**Page text:**
Carnivor, another unheard of chess engine!

Michael Sherwin · Post by **Michael Sherwin** » Wed Jun 27, 2007 5:28 am

hgm wrote:No hard feelings! In fact our posts crossed.

Perhaps you could try my perft on your machine for fairer comparison.

Hi HG,

I was going to run/compare your perft on my machine, but after looking at your source code, I realize that any comparison would be meaningless. Your code is just a perft example and not equivalent to the perft of a real chess program. The biggest reason why is that your make/unmake are inline inside of the perft function itself and do not keep tract of such things as the 50 move rule. My make/unmake are all set up as though they are for a real chess program. They also keep track of, on the fly, other things like the material for each side and the positional accumulaters for the piece-square tables. And other stuff. It is apples and oranges!

Mike

cooldalek · Post by **cooldalek** » Wed Jun 27, 2007 8:11 am

Terry McCracken wrote:
hgm wrote:How weak is weak?

I would only be interested if it is below 1200 Elo... (and if it is Winboard or UCI!)

Why do you want a really weak engine?

I want weak engines that I can play against (as opposed to a grandmaster engine that makes one blunder a game when set at a lower level)

**Input records:**
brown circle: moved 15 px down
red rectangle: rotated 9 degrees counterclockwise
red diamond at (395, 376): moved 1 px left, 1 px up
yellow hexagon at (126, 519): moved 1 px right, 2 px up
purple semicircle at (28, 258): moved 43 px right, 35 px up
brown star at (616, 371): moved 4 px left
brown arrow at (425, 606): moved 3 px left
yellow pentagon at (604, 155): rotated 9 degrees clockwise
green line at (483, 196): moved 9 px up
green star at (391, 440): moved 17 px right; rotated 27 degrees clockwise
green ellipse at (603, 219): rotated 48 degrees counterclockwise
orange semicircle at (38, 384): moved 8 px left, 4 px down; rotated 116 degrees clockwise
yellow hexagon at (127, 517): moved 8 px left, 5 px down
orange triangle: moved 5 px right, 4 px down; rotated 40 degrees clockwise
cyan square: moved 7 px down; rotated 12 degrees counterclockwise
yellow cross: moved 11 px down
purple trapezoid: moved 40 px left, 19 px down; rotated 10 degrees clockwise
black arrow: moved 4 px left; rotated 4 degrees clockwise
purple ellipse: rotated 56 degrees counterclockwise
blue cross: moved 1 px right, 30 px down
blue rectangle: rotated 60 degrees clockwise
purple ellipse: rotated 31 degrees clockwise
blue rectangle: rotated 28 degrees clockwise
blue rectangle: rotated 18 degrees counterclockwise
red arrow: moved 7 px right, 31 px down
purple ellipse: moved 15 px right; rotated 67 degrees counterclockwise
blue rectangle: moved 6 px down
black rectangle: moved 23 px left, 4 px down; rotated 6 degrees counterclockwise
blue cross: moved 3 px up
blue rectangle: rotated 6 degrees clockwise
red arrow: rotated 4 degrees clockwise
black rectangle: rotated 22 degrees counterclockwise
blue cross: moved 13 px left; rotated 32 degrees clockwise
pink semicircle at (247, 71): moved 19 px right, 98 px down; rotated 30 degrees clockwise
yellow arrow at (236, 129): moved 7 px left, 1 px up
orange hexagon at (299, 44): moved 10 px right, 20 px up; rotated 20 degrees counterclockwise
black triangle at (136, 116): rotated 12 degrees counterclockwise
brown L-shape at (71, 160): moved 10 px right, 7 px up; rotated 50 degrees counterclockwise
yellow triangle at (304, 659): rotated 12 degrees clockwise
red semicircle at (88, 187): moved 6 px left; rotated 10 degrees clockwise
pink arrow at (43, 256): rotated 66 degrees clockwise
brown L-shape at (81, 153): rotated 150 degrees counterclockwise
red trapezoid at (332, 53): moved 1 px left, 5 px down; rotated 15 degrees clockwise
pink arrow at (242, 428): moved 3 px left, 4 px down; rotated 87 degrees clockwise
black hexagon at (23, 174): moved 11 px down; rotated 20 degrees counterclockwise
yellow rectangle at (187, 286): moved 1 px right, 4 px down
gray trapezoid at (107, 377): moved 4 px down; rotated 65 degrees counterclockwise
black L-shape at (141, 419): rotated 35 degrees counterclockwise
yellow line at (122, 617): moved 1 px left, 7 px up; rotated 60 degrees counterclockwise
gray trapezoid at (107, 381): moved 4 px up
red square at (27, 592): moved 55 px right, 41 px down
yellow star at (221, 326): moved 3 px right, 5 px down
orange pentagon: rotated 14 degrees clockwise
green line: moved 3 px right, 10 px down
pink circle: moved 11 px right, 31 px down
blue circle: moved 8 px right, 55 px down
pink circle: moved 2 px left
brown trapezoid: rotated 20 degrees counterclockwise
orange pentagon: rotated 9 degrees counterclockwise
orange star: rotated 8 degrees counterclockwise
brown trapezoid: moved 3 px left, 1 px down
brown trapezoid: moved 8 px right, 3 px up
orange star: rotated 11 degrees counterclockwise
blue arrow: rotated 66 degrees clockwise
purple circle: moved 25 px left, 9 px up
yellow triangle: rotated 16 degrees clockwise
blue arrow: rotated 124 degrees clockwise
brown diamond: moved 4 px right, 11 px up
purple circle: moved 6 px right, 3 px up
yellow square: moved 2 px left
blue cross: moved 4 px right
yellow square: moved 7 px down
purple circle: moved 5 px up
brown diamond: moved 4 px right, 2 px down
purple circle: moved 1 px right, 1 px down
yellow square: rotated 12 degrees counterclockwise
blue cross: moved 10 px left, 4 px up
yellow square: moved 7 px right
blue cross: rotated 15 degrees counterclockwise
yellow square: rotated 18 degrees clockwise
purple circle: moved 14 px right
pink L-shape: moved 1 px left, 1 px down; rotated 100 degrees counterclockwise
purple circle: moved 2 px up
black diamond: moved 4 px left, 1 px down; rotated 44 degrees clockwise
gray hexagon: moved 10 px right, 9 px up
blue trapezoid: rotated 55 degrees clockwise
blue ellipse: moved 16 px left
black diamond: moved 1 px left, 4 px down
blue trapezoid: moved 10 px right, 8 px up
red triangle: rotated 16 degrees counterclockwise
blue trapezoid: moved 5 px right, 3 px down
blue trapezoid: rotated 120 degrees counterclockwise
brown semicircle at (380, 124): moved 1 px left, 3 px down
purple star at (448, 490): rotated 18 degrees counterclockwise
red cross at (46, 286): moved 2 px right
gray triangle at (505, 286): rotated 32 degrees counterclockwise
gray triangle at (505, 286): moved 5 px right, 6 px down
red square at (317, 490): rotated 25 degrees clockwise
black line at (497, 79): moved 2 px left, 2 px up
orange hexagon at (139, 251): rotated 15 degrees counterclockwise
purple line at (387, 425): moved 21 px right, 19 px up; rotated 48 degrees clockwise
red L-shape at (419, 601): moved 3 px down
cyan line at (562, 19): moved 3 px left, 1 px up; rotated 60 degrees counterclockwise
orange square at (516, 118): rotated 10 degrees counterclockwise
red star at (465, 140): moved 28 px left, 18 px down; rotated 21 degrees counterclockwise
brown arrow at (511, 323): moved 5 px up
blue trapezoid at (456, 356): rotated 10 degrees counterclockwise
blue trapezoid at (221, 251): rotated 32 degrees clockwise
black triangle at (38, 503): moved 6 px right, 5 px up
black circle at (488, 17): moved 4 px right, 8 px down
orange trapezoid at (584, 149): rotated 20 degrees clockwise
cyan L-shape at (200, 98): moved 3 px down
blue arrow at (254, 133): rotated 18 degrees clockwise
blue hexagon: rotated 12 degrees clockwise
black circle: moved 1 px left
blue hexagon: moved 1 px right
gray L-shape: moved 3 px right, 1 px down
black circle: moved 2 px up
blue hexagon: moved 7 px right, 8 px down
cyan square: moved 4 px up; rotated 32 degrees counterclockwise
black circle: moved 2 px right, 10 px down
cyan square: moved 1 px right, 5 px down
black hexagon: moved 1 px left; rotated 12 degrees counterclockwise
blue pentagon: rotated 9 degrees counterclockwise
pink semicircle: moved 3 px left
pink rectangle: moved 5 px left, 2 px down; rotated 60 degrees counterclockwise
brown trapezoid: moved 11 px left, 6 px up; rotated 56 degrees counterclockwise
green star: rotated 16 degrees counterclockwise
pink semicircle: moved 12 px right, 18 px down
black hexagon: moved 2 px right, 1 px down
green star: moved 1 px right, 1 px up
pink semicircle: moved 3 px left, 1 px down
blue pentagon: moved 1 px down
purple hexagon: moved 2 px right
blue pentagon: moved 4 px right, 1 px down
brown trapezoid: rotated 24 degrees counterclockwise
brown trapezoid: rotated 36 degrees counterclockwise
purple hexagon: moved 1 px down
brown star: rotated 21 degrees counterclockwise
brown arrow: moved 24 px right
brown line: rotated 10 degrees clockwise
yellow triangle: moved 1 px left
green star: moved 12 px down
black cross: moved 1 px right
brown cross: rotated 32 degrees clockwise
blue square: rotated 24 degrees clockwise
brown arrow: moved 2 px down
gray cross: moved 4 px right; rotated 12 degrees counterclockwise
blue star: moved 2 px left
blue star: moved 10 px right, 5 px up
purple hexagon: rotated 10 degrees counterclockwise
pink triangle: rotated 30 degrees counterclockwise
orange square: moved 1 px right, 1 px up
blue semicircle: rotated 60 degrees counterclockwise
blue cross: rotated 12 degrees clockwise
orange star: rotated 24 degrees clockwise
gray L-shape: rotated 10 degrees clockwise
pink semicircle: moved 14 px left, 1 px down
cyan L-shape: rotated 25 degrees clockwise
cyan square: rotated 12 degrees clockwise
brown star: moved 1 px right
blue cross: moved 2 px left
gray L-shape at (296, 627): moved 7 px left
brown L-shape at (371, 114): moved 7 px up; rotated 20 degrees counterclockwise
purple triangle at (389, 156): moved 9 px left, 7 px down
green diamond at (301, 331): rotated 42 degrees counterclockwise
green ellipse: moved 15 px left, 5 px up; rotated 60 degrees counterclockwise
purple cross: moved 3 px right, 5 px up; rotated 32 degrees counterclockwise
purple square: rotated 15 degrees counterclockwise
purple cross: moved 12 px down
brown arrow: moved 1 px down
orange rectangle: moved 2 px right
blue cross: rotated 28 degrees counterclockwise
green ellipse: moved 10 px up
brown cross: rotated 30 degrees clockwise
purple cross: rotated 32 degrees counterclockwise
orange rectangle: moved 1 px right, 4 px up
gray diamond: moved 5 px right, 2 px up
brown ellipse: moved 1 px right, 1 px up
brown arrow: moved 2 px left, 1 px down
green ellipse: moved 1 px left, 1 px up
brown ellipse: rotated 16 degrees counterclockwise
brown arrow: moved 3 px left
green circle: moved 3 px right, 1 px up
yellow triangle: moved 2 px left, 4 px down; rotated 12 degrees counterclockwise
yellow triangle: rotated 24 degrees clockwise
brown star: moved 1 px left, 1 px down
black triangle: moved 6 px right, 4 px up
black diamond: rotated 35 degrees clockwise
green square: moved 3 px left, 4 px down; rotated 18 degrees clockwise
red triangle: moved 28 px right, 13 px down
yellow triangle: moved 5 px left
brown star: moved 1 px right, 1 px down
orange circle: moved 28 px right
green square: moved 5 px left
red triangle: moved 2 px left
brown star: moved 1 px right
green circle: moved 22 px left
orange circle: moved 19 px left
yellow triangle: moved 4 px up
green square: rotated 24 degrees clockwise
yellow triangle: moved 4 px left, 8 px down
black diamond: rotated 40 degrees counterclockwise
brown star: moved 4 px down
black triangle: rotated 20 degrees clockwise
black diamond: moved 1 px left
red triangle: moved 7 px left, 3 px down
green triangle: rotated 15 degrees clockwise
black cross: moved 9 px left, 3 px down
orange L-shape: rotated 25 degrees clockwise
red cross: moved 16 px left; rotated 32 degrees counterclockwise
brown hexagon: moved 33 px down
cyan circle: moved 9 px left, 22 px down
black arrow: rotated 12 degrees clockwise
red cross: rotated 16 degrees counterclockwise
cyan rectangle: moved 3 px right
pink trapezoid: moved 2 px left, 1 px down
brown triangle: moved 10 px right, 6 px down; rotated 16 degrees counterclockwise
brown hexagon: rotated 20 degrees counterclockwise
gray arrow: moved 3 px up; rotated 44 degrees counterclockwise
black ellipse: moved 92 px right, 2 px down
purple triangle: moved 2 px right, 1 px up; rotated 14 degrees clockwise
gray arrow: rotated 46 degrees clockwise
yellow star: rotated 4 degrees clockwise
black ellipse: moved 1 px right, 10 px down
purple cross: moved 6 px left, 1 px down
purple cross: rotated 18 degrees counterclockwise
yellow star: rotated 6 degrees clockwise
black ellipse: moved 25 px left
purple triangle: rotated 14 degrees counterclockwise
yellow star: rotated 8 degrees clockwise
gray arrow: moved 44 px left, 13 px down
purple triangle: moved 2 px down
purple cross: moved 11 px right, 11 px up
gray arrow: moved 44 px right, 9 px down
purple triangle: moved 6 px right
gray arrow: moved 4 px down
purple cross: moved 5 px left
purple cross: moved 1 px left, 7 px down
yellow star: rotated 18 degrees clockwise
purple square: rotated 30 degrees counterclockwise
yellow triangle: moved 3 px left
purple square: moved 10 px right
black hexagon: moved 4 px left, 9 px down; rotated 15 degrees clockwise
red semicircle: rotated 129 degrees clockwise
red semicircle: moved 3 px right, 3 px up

**Things to do:**
1. In the forum thread, what rule does Michael Sherwin say hgm's make/unmake code does not keep track of?
2. Write out the entries from the start up to and including the line with "yellow triangle at".

**Final results:**
1. The 50 move rule.

2.
brown circle: moved 15 px down
red rectangle: rotated 9 degrees counterclockwise
red diamond at (395, 376): moved 1 px left, 1 px up
yellow hexagon at (126, 519): moved 1 px right, 2 px up
purple semicircle at (28, 258): moved 43 px right, 35 px up
brown star at (616, 371): moved 4 px left
brown arrow at (425, 606): moved 3 px left
yellow pentagon at (604, 155): rotated 9 degrees clockwise
green line at (483, 196): moved 9 px up
green star at (391, 440): moved 17 px right; rotated 27 degrees clockwise
green ellipse at (603, 219): rotated 48 degrees counterclockwise
orange semicircle at (38, 384): moved 8 px left, 4 px down; rotated 116 degrees clockwise
yellow hexagon at (127, 517): moved 8 px left, 5 px down
orange triangle: moved 5 px right, 4 px down; rotated 40 degrees clockwise
cyan square: moved 7 px down; rotated 12 degrees counterclockwise
yellow cross: moved 11 px down
purple trapezoid: moved 40 px left, 19 px down; rotated 10 degrees clockwise
black arrow: moved 4 px left; rotated 4 degrees clockwise
purple ellipse: rotated 56 degrees counterclockwise
blue cross: moved 1 px right, 30 px down
blue rectangle: rotated 60 degrees clockwise
purple ellipse: rotated 31 degrees clockwise
blue rectangle: rotated 28 degrees clockwise
blue rectangle: rotated 18 degrees counterclockwise
red arrow: moved 7 px right, 31 px down
purple ellipse: moved 15 px right; rotated 67 degrees counterclockwise
blue rectangle: moved 6 px down
black rectangle: moved 23 px left, 4 px down; rotated 6 degrees counterclockwise
blue cross: moved 3 px up
blue rectangle: rotated 6 degrees clockwise
red arrow: rotated 4 degrees clockwise
black rectangle: rotated 22 degrees counterclockwise
blue cross: moved 13 px left; rotated 32 degrees clockwise
pink semicircle at (247, 71): moved 19 px right, 98 px down; rotated 30 degrees clockwise
yellow arrow at (236, 129): moved 7 px left, 1 px up
orange hexagon at (299, 44): moved 10 px right, 20 px up; rotated 20 degrees counterclockwise
black triangle at (136, 116): rotated 12 degrees counterclockwise
brown L-shape at (71, 160): moved 10 px right, 7 px up; rotated 50 degrees counterclockwise
yellow triangle at (304, 659): rotated 12 degrees clockwise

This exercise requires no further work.